L'élève Noguez préférait les chemins de traverse. Il part d'ailleurs bientôt enseigner au Québec, il restera de 1968 à 1971."C'est là, poursuit Bernard Pautrat, qu'il a découvert le cinéma expérimental et qu'il a décidé d'en faire sa spécialité universitaire. C'était salvateur pour lui de trouver un domaine aussi ouvert, hétéroclite, au carrefour de mondes très différents.

Les jeux (universitaires) sont faits. De retour à Paris, Dominique Noguez rejoint l'université Paris I, département arts plastiques. Son enseignement et les premiers livres qu'il fait alors paraître (tel Le Cinéma, autrement, 10/18, 1977) font connaître en France des œuvres d'avant-garde comme celles de Gregory Markopoulos, Marcel Hanoun, Werner Nekes ou Jonas Mekas, dont il restera très proche jusqu'à la mort du cinéaste, en janvier.

Mais d'autres jeux restent à jouer, qui finiront par l'emporter, le professeur s'éloignant progressivement au profit de l'écrivain. En 1981, Dominique Noguez publie son premier roman, M & R (Robert Laffont), et très vite les livres se multiplient. Peu de romans, au total : six, jusqu'à L'Interruption (Flammarion, 2018), sur 52 livres échappant, le plus souvent, aux catégories. Ainsi de ses "études plus ou moins avantes", se mêlent érudition, fiction, parodie et, intriqué dans l'ensemble, un art subtil de renouveler le regard sur l'histoire de la pensée ou de l'art - on peut citer, entre autres, Les Trois Rimbaud (Éditions de Minuit, 1986) ou Lénine dada (Robert Laffont, 1989).

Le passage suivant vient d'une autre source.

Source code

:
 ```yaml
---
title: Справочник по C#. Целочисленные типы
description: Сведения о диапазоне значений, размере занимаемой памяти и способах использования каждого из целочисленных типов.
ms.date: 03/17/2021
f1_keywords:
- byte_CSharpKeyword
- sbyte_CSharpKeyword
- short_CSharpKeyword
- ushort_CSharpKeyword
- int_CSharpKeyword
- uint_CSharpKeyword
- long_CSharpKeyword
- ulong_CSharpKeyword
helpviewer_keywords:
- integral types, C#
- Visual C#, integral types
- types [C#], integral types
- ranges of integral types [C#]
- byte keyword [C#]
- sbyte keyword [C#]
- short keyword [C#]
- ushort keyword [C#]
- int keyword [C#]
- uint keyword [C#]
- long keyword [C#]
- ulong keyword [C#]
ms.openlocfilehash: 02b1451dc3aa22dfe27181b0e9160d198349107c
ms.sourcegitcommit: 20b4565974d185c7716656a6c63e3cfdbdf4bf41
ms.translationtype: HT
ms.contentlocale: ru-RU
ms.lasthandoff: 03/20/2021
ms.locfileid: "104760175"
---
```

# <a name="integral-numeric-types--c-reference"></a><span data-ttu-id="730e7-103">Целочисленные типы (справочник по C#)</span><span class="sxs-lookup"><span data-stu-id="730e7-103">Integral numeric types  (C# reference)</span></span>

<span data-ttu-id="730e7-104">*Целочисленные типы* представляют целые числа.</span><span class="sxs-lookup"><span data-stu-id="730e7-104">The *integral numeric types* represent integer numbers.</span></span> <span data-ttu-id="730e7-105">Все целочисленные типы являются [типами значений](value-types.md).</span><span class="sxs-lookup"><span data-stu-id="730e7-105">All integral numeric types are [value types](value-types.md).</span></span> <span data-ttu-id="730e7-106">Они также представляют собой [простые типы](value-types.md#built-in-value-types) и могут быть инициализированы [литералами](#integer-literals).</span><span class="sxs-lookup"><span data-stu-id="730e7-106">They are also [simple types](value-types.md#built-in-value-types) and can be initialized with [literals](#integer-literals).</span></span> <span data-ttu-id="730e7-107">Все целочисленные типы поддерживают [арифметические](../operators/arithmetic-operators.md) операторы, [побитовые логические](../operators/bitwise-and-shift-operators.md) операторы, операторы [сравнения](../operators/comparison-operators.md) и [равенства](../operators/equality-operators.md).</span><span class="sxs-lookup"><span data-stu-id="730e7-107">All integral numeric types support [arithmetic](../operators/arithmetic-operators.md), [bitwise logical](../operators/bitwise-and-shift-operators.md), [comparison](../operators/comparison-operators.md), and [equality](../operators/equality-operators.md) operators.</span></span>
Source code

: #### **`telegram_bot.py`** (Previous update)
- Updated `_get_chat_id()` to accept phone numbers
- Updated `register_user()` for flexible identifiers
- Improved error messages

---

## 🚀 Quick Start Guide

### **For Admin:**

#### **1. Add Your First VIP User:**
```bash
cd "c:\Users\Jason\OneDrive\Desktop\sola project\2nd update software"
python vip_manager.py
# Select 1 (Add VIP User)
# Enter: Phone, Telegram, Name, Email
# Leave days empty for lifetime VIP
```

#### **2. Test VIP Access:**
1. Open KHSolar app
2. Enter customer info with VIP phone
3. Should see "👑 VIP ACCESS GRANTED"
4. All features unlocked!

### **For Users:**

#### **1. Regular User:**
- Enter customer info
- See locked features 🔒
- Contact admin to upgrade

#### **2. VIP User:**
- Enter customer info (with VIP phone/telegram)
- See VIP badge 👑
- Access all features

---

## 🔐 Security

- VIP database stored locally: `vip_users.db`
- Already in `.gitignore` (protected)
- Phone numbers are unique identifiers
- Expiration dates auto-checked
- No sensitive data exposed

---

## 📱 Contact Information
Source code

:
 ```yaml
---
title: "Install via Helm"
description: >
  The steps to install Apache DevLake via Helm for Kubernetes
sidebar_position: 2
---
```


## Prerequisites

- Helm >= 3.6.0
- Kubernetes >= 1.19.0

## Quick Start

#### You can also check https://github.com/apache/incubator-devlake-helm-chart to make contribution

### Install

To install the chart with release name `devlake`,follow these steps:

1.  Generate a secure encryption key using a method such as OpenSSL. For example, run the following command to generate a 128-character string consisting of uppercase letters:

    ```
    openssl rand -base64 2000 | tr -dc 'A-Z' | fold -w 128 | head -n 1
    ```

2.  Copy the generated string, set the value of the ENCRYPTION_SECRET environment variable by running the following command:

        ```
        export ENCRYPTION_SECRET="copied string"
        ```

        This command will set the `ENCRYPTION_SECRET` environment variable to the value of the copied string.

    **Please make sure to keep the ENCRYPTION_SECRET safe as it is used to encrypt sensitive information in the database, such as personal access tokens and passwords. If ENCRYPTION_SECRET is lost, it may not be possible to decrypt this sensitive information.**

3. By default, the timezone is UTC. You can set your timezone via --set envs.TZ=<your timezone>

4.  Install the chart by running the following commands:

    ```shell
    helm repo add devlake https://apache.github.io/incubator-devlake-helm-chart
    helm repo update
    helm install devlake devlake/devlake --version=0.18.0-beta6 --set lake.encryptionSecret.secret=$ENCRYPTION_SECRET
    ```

Mais cela aussi n'est qu'une partie de cette œuvre vaste, effervescente, toujours en mouvement. Le recueil d'aphorismes (Pensées bleues, Équateurs, 2015) y côtoie l'essai littéraire (Duras, Marguerite, Flammarion, 2001), l'humour noir (Ouverture des veines et autres distractions, Robert Laffont, 1982) se prolonge en une philosophie du rire (L'Homme de l'humour, Gallimard, 2004), laquelle rebondit dans une enquête érudite sur des maximes célèbres - La Véritable origine des plus beaux aphorismes (Payot, 2014), entreprise qu'il a poursuivie dans le dernier livre paru de son vivant, au début du mois : Encore une citation, monsieur le bourreau (Albin Michel, 224 p., 18 euros).

Baroque et visionnaire

Pour être peu nombreux, les romans occupent, dans cet ensemble, une place décisive. Certains, comme le baroque et visionnaire Les Derniers Jours du monde (Robert Laffont, 1991, adapté au cinéma en 2009 par les frères Arnaud et Jean-Marie Larrieu), récapitulent les passions, les curiosités, les paradoxes, les nostalgies, le secret désespoir dont chacun des autres livres explore une facette. D'autres, tel Amour noir (Gallimard, prix Femina 1997), s'approchent d'une dimension plus intime, qui ailleurs ne faisait qu'affleurer.

C'est, cependant, dans son grand texte autobiographique, Une année qui commence bien (Flammarion, 2013), que Dominique Noguez, cessant de jouer, dira au plus près ce qu'était sa vie. Mais, au-delà du récit des six mois d'une passion impossible pour un jeune homme, ce livre, par sa délicatesse, sa mélancolie, son humour aussi, plus noir que jamais, et surtout par la puissance impérieuse de son style, d'une richesse, d'une mobilité et d'une précision qui rendent tout incandescent, dit enfin, et d'abord, quel écrivain fut Dominique Noguez.

À la dernière page d'un petit livre paru en 2016, Projet d'épitaphe, précédé de cinq poèmes plus longs (Sandre), il imaginait, pour sa tombe, ces mots : "Toutes les fois que tu liras, même vite, même tout bas, passant, le nom que voilà, tu me ressusciteras."

Alors qu'en 2020 un volume de la collection "Bouquins" des éditions Robert Laffont doit réunir, entre autres, différentes "études plus ou moins sçavantes'' - sous le titre Canulars -, et que d'autres textes restent à paraître, dont des lettres de jeunesse et un monumental journal intime, dont on espère qu'il sortira un jour, tout paraît désormais possible pour cette œuvre demeurée jusqu'au bout tellement imprévisible. Y compris la résurrection.